2) Support the Continued Development of a Multimodal National Freight Network, Including Dedicated Funding. Support continued development of the multi-modal National Freight Network funded by a dedicated revenue stream. Freight planning is an important component of statewide, metropolitan, and local transportation planning processes. Input from a variety of public and private stakeholders—State DOTs, MPOs, freight modes, general public—must be considered to successfully integrate freight planning into these existing transportation planning processes. MPOs and local governments should be more involved in developing freight plans in conjunction with state DOTs. MPOs and local governments better understand the transportation facilities in their region and know the freight stakeholders so they can better reflect and plan for the unique needs of their regions and jurisdictions.

3) Restore the Share of STBG Apportionments for Local Jurisdictions to Pre-MAP 21 Levels. It is critical to increase the percentage of funding allocated by population under the Surface Transportation Block Grant Program (STBG). Increasing funds will allow MPO boards to make infrastructure investment decisions that will generate economic opportunities, reduce transportation accidents and fatalities, reduce congestion, and improve the quality of life for those living, commuting, and working in these areas. While the FAST Act did gradually increase the percent share of STBG that is allocated by population, the next future reauthorization bill should restore that percentage to the 62.5 percent – which was the share prior MAP-21. This calculation should be made prior to any set-asides under the program.
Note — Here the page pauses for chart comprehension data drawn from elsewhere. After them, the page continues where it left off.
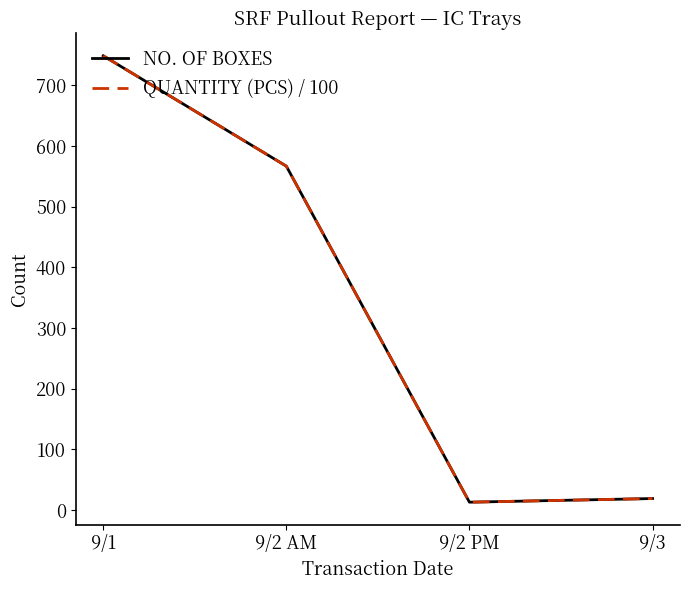

At which label does QUANTITY (PCS) / 100 first exceed 567?

9/1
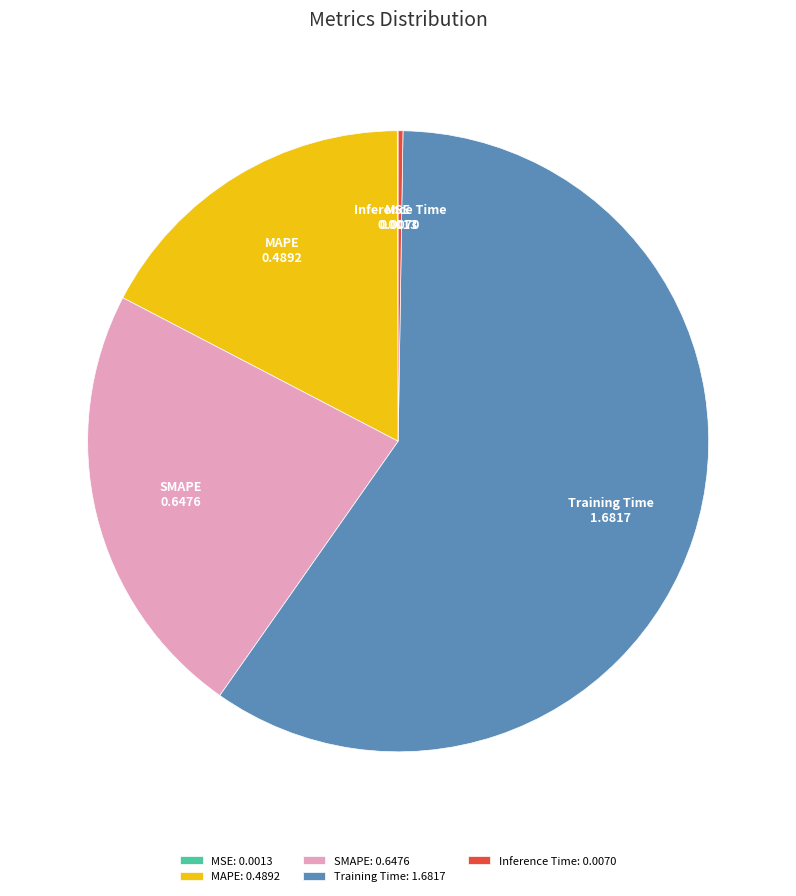

Is it true that MAPE is 17% of the pie?

True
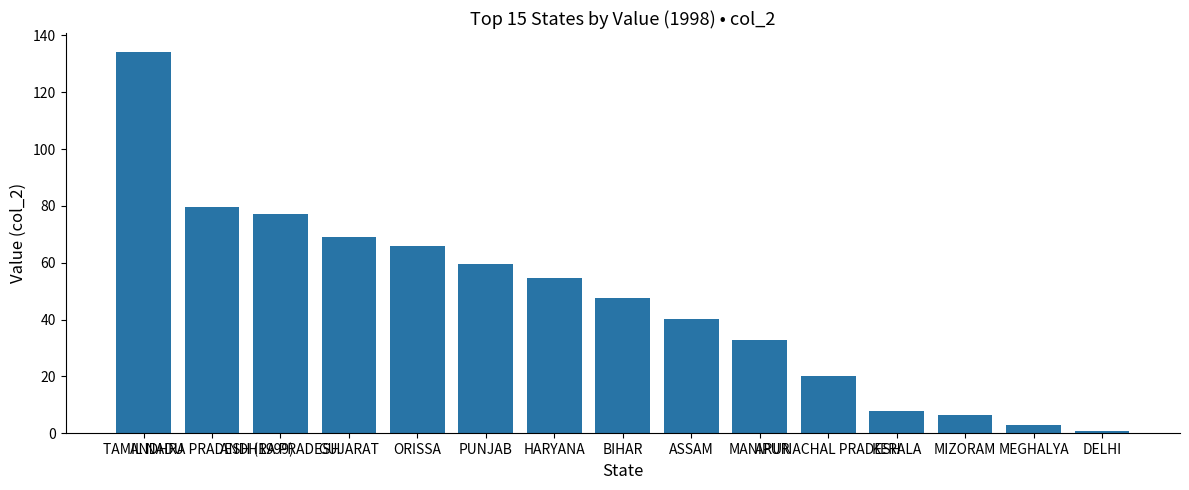

What is the label of the 12th bar from the left?

KERALA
4) Establish One Common Effective Date for Statewide and Nonmetropolitan Transportation Planning. A key feature of MAP-21 was the establishment of a performance and outcome-based program. The objective of this performance and outcome-based program is for States and MPOs to invest resources in projects that collectively will make progress toward the achievement of the national goals. MPOs have been working diligently in the development and implementation of this new approach. The staggered rulemaking process has created a varying series of implementation dates that has led to great confusion that threatens the continuity of the Metropolitan 3-C process. Congress should establish a single common effective date for all MAP-21 Performance Based Planning and Programming regulations.
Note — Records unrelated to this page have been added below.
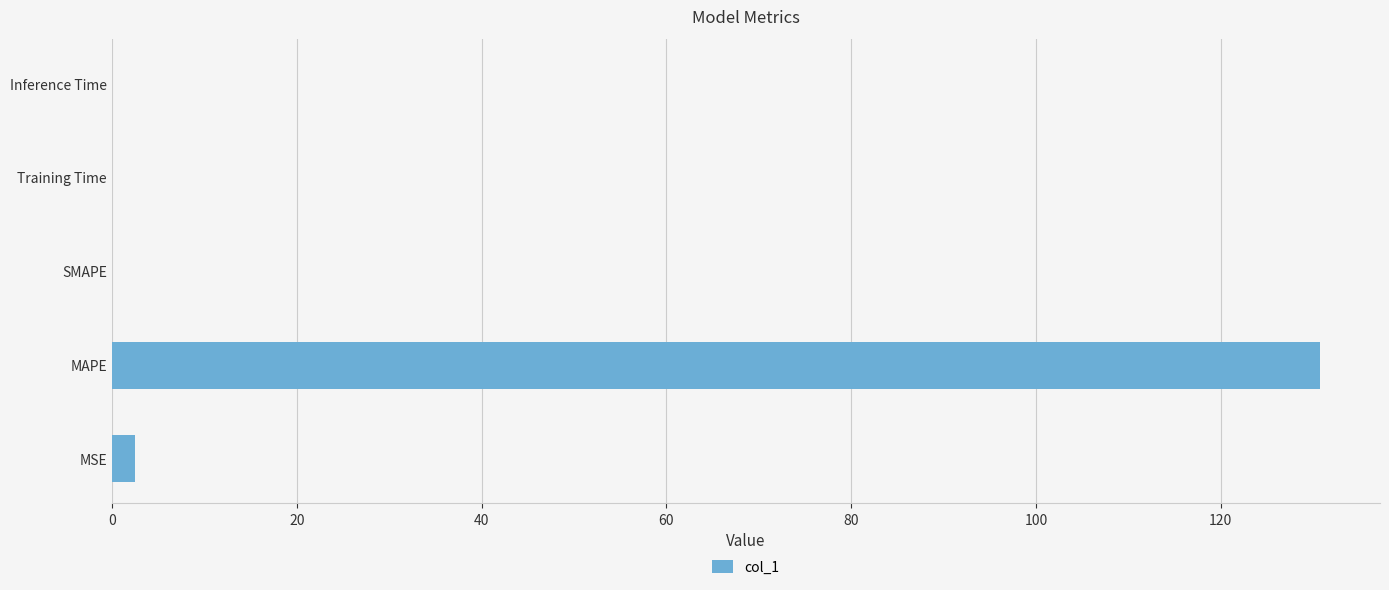

Which has a higher value, MAPE or MSE?

MAPE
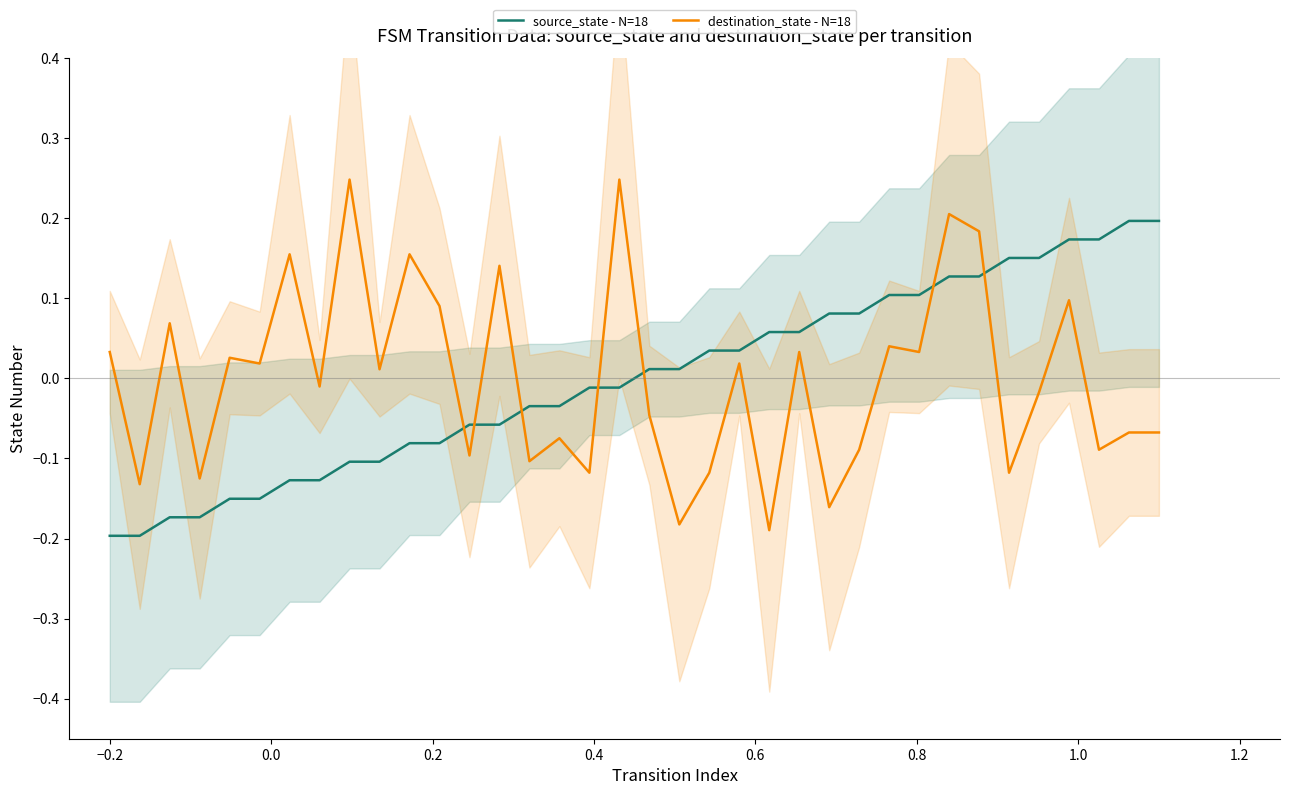

Which series reaches the minimum Y coordinate?

source_state - N=18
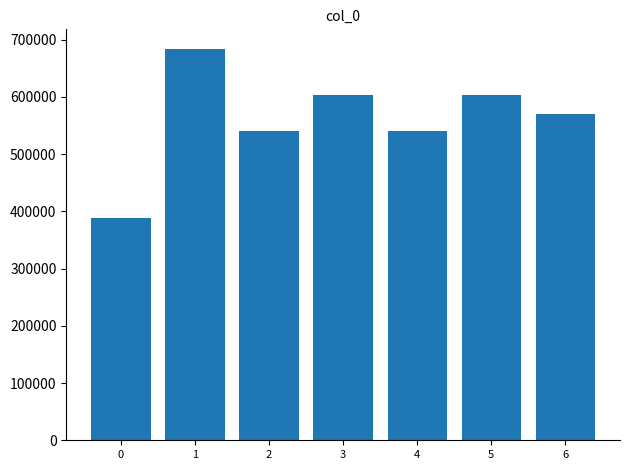

What is the sum of all values?

3927642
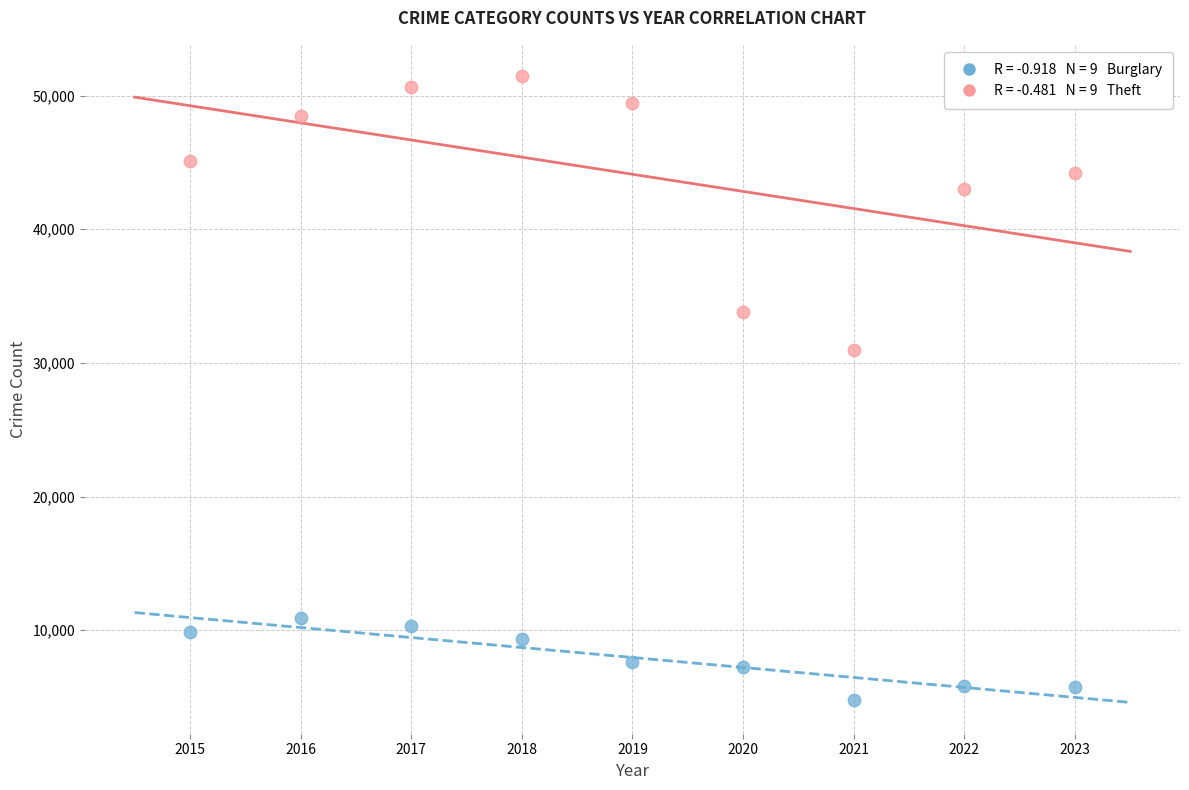

Across all data points, what is the range of Y values (max minus min)?

46652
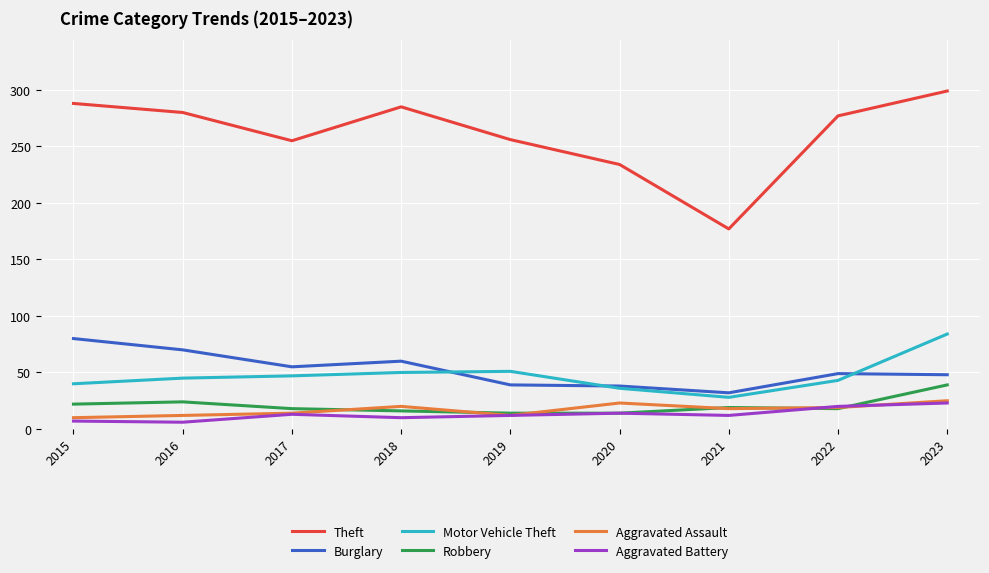

Is the value of Robbery at 2018 greater than the value of Motor Vehicle Theft at 2018?

No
5) Improve Project Selection Authority and Local Governance on MPO Boards. Amend Title 23 to give all MPOs decision making authority on which transportation projects should be funded in their planning areas. Currently only MPOs serving a population over 200,000 are permitted to select federally funded projects from their own list of developed and approved projects. All other MPOs’ (50,000-199,999) highway projects are selected by the state in cooperation with the MPO. Amend the law to allow MPOs under 200,000 in population to select their federally funded projects unless an MPOs choose to continue with current law letting the state cooperatively select highway projects. States should be prohibited from determining the size of an MPO board or the number of voting board members.

Communities face critical challenges that can be addressed through federal funding and legislation regarding surface transportation. APA Georgia thanks you for your leadership and support and looks forward to working with you as we continue to move toward surface transportation reauthorization in 2020.